> Page excerpt:
As the songs continued, everyone in attendance remained standing, facing the front of the Synagogue, where the Torah rests and the Cantor stands. Some participants clap to the beat of the song. Others gently rock back and forth. Some do a combination of both. Each song flows from one into another, with no break. The melodies merge from one to the next, with Cantor Singer saying which page to turn to in between the first verse of the songs. 

On the seventh song, the service changes unexpectedly and without warning. 

With no prompting from the cantor, everyone silently turns towards the back of the synagogue before they start singing, with no prompting from the Cantor. They all know what to do. Next steps and movements are all ingrained, as they slowly turn around while singing. The flow of the service up until this point could be analogized with the beginning of a traditional Western wedding. There is a prelude of songs, where everyone faces the front, and then when it is time for the bride to make her grand entrance, the crowd faces her. Each person smiles as they sing the seventh song, welcoming the long-awaited day of rest as if it were a young woman walking down the aisle. 

Instead of focusing on the memorial plaques on the rear wall, all eyes are on the main door of the synagogue. For the remainder of the song, the door is the main focus. The clapping and rhythmic movement ceases, as they usher in the true beginning of Shabbat. 

A small red light turns on next to some names on the memorial back wall. The lights symbolize an anniversary of death. But, death is not the focus in this ritual. Instead, the focus is the ultimate symbol of love and life, marriage. 

In this case, the bride is the Shabbos everyone is welcoming. The lyrics of the song translate in English to, “Beloved, come to meet the bride; beloved come to great Shabbat.” 

Singer explained that this tradition comes from the Jewish Mystical tradition, the Kabbalah. Welcoming Shabbat as a bride, he said, “is a metaphor for the time of redemption.” The Hebrew, “Boi Kallah,” means “come my beloved.” One day, the goal is to reach a day when the Messiah will come, and everyone will be peace. 

“We pray for a day when we’ll be able to have Shabbat rest all the time,” Singer said.

> Apply what you read:
- a) Name the three ways the Shabbat service passage says participants move to the songs while they face the front.
- b) In the Shabbat service passage, what do the small red lights on the memorial back wall symbolize?
- c) Reproduce the stretch of the Shabbat service passage from "Instead of focusing" through "and life, marriage.".

> Information given:
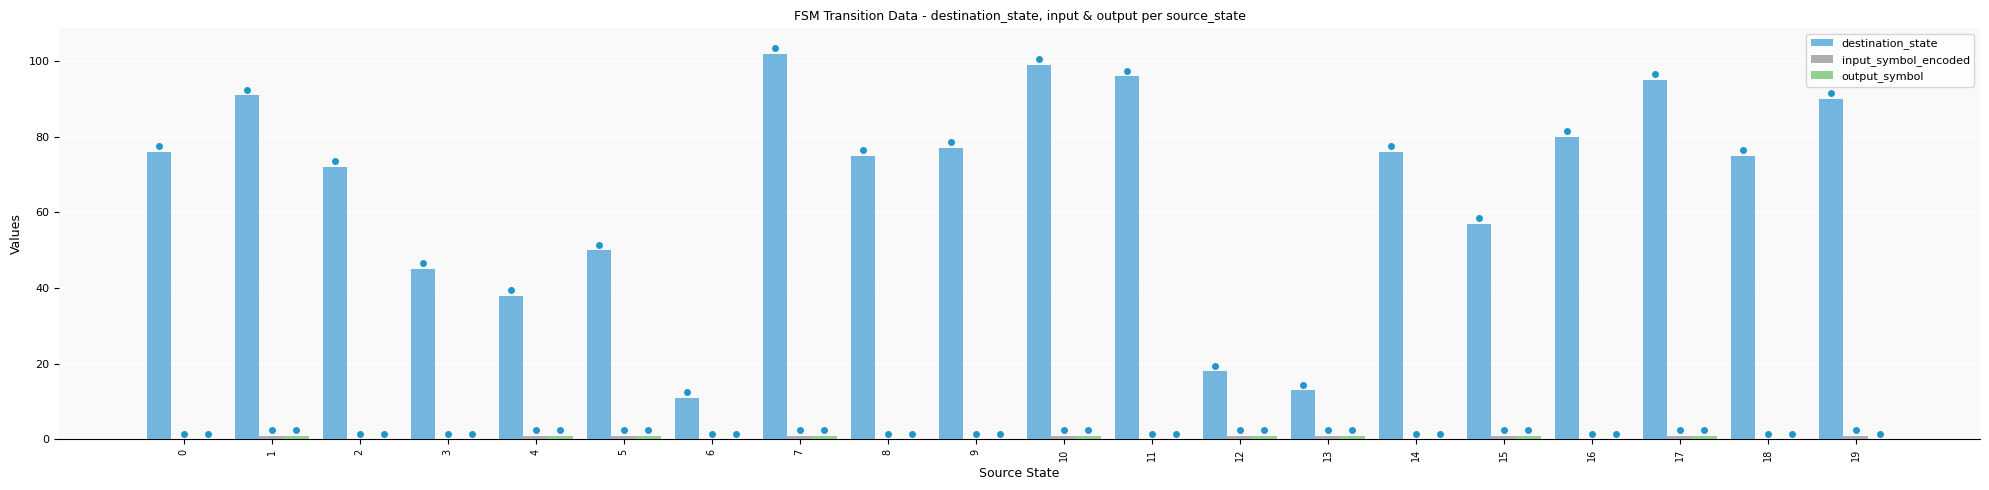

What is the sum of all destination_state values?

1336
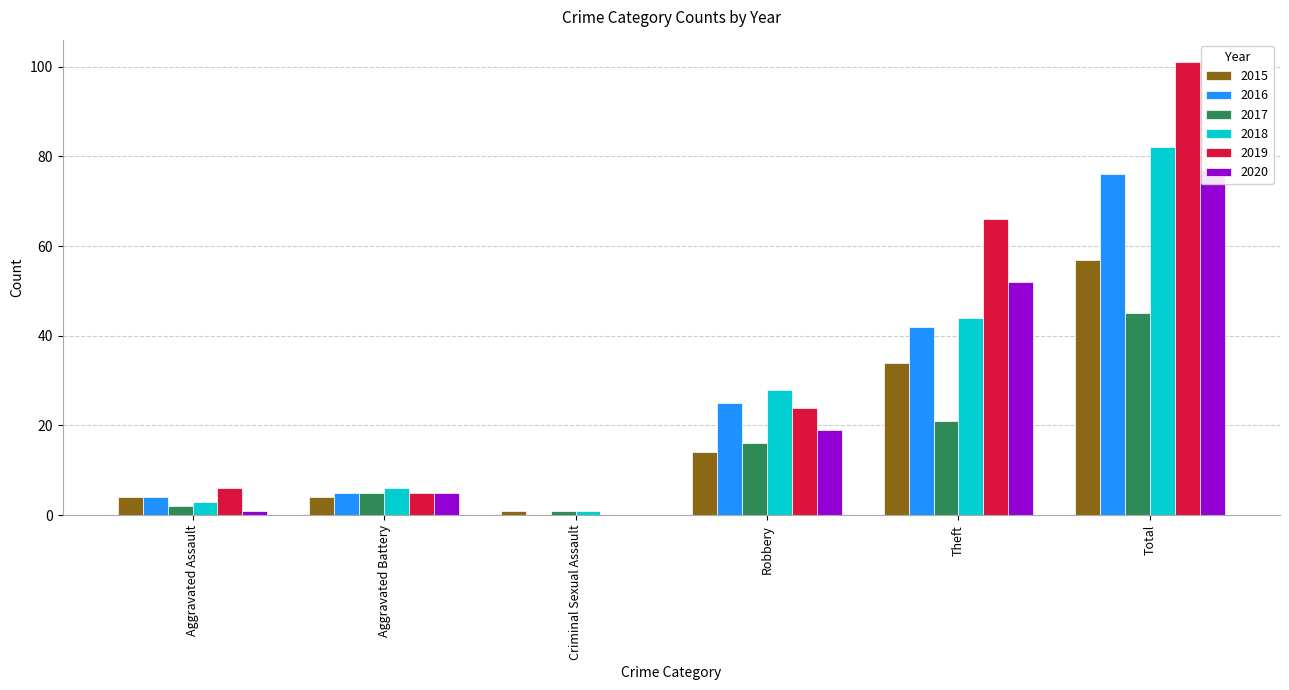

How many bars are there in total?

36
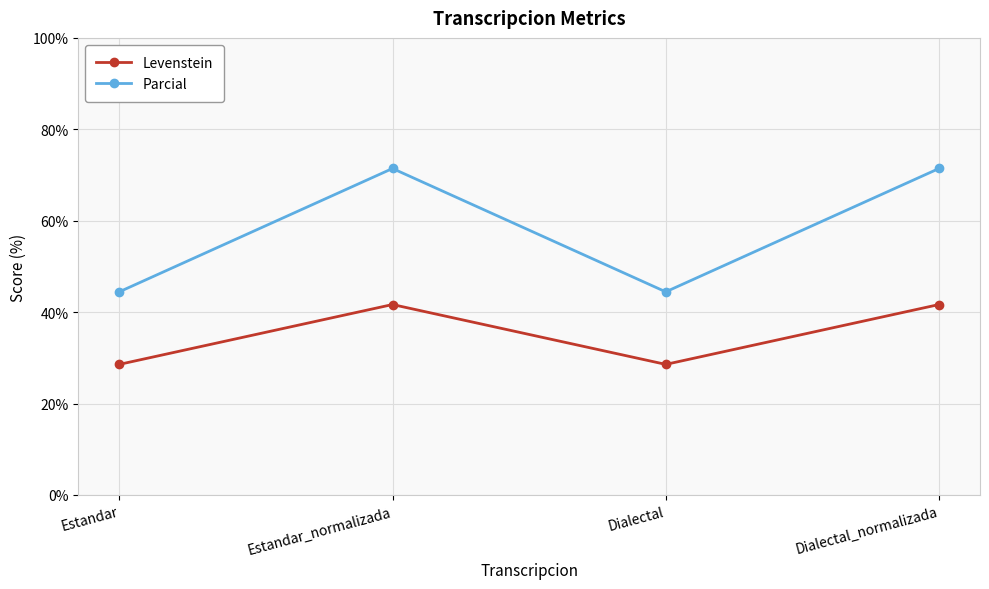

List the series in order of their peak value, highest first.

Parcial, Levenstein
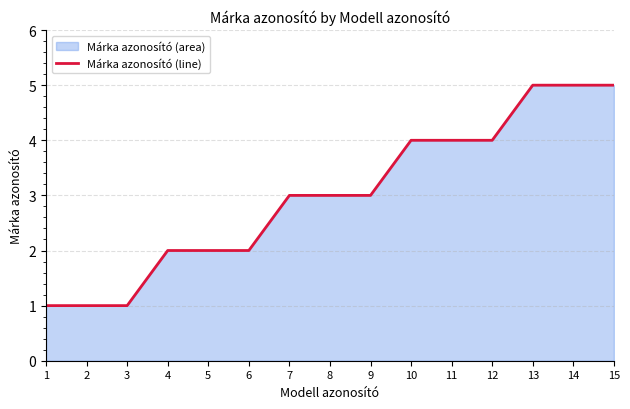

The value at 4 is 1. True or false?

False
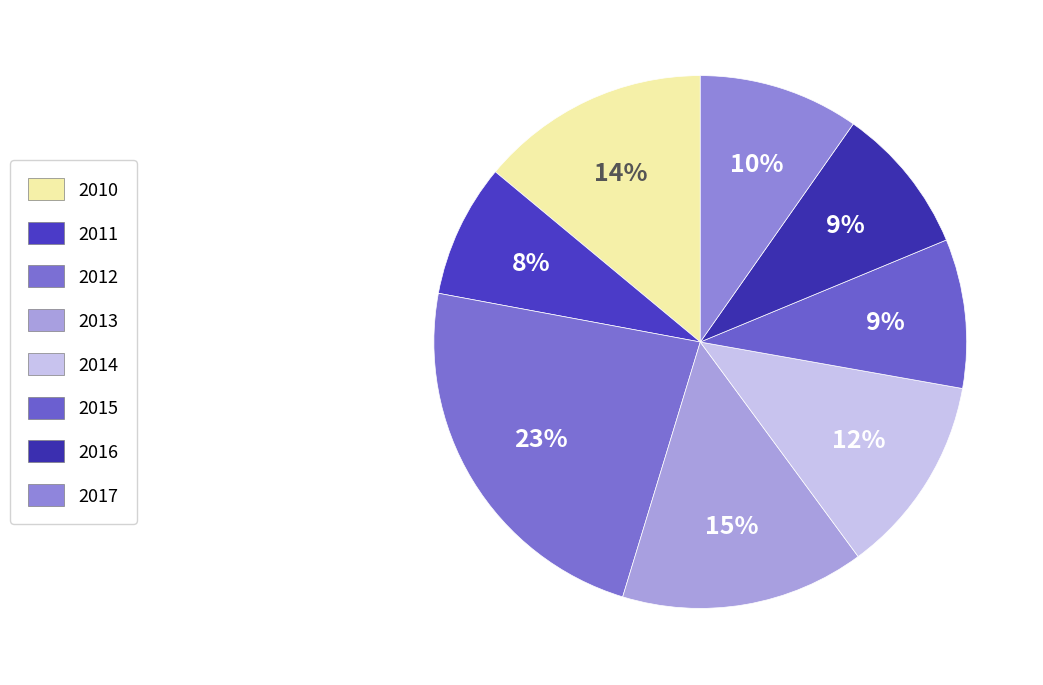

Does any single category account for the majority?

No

> Answer set:
- a)
- Clapping to the beat of the song
- Gently rocking back and forth
- A combination of both

- b) An anniversary of death.

- c)
Instead of focusing on the memorial plaques on the rear wall, all eyes are on the main door of the synagogue. For the remainder of the song, the door is the main focus. The clapping and rhythmic movement ceases, as they usher in the true beginning of Shabbat. 

A small red light turns on next to some names on the memorial back wall. The lights symbolize an anniversary of death. But, death is not the focus in this ritual. Instead, the focus is the ultimate symbol of love and life, marriage.